Ein Kommentar zu „Der Kelch, der vorübergehen möge

  1. Grauenvoll, man kann nur hoffen. Wengstens hat unsere Regierung für den nun folgenden Wirtschaftseinbruch eine tolle Entschuldigung.
    Anstatt nun hier im Gesundheitssystem noch zu retten, was kaum noch zu retten ist, phantasiert man schon wieder über die Aufnahme weiterer Migranten. Auch wenn es sich um Kinder handelt, bisher sind sie auch zurechtgekommen. Wir haben doch nun weiß Gott andere Sorgen.

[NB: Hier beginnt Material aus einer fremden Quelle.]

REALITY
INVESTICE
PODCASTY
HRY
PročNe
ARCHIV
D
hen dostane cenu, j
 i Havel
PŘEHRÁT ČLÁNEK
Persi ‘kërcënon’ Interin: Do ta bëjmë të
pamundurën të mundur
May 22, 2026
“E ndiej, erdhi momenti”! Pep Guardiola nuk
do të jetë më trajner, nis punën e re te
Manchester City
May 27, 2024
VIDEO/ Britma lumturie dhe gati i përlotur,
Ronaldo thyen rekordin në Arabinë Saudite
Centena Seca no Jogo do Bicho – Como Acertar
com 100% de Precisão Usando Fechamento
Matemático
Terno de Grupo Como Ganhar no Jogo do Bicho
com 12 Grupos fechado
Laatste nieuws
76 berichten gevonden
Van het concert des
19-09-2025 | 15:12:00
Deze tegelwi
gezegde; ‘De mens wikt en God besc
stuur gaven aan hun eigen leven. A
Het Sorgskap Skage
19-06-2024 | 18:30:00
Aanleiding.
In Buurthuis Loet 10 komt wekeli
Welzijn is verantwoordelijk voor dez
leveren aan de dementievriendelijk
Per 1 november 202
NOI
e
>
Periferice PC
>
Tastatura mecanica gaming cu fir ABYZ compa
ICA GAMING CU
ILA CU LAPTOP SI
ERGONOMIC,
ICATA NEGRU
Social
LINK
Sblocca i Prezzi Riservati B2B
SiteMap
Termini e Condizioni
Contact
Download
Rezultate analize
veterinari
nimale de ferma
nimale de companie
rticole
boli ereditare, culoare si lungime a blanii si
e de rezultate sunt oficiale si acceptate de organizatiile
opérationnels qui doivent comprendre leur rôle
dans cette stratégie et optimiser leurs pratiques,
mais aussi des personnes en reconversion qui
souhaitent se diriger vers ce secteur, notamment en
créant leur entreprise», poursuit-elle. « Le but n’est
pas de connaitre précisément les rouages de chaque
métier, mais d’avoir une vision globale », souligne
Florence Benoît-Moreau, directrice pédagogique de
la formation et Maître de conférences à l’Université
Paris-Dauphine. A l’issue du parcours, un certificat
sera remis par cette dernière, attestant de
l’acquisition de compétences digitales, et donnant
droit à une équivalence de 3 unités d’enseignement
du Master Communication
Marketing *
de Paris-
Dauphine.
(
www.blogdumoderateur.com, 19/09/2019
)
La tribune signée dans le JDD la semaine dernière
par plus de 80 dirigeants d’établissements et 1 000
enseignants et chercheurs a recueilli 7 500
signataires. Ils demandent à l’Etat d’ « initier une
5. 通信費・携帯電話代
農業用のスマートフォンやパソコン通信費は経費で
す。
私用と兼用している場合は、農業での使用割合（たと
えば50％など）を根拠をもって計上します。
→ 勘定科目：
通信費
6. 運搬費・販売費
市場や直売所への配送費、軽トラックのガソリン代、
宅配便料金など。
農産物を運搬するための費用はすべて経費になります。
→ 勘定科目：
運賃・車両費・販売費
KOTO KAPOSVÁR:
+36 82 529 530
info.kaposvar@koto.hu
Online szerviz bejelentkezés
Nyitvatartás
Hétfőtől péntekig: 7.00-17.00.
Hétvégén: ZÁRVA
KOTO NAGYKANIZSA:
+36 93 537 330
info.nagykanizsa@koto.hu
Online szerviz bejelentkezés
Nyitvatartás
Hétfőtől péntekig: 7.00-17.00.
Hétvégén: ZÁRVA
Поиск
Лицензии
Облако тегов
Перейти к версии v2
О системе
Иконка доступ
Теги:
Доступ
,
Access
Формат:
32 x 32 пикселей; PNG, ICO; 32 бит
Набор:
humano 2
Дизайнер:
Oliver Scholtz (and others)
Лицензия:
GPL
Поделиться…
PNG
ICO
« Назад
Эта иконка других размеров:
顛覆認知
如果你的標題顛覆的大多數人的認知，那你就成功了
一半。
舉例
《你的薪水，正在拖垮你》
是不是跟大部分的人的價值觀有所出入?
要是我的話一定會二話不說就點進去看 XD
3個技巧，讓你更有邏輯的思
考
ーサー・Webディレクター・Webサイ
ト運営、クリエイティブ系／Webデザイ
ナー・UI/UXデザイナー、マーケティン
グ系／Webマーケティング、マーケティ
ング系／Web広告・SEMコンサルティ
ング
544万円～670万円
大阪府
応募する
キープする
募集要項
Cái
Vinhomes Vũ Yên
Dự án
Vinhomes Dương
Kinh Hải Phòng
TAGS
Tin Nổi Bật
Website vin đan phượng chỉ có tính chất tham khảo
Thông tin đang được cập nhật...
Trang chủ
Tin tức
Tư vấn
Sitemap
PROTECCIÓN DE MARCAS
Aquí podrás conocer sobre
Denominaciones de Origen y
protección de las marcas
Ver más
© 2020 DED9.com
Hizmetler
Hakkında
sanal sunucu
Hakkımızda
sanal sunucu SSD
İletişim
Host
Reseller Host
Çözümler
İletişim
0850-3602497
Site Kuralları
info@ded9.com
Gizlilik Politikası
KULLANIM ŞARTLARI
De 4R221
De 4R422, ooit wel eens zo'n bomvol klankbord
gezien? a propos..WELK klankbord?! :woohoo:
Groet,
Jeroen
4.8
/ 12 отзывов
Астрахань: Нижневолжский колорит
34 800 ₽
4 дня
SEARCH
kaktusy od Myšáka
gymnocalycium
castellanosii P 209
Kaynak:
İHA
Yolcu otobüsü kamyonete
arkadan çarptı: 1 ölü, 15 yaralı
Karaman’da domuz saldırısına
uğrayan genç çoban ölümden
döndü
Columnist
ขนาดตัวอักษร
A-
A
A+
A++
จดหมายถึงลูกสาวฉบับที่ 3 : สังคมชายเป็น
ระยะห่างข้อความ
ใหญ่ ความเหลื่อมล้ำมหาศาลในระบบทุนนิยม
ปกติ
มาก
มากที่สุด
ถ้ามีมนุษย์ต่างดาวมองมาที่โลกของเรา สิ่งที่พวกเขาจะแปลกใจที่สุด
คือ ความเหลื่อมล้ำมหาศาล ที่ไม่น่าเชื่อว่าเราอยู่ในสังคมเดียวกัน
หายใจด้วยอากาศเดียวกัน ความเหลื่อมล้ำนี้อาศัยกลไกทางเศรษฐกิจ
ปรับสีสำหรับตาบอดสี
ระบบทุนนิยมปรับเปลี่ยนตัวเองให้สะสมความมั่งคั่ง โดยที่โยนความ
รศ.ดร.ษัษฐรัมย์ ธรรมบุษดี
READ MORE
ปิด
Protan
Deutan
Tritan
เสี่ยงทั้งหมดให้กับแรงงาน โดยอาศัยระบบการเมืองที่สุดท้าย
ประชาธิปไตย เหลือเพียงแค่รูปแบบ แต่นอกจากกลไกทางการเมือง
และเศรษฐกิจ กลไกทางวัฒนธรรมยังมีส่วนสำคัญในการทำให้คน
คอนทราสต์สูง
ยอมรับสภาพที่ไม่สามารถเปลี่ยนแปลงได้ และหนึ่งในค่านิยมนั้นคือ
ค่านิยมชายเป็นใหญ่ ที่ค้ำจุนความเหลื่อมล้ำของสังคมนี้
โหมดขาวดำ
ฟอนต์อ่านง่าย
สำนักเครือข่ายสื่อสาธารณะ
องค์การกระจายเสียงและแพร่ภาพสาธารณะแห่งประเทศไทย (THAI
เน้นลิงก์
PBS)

    Mein Hausarzt, auch schon über die 70 – er findet natürlich keinen Nachfolger – sieht das Problem allerdings weit weniger gravierend. Er erinnerte mich an die 25000 Grippetoten vor 2 Jahren um die auch kein großes Aufhebens gemacht wurde. Schlimm genug. Den Handschlag habe ich ihm erstmalig verweigert.
    Ich habe für uns an Vorräten eingekauft, was im Gefrierschrank unterzubringen war, dazu reichlich Konserven und Knäckebrot. Würde alles locker mindestens 4-6 Wochen reichen, aber leider nicht über ein halbes Jahr. Junge Einkäufer haben wir nämlich leider nicht. Vielleicht liefert ja Edeka, vorausgesetzt dort bleiben noch ein paar Gesunde übrig.
    Handdesinfektionsmittel mit Mühe noch drei Flaschen erstanden, es waren so ziemlich die letzten im Umkreis. Sorgen muss man sich auch über dringendst benötigte Arzneien. Da wurden die Omas mit mickrigen Renten verunglimpft, wenn sie billige Kotelett kauften, von wegen Geiz ist geil. Aber unsere fast gesamte Pillenproduktion wurde in Entwicklungsländer ausgelagert. Mit allen negativen Folgen. Da war Geiz nicht geil, sondern eine Schande für unser Land.
    Ihnen wünsche ich auch alles erdenklich Gute, Herr Stamer.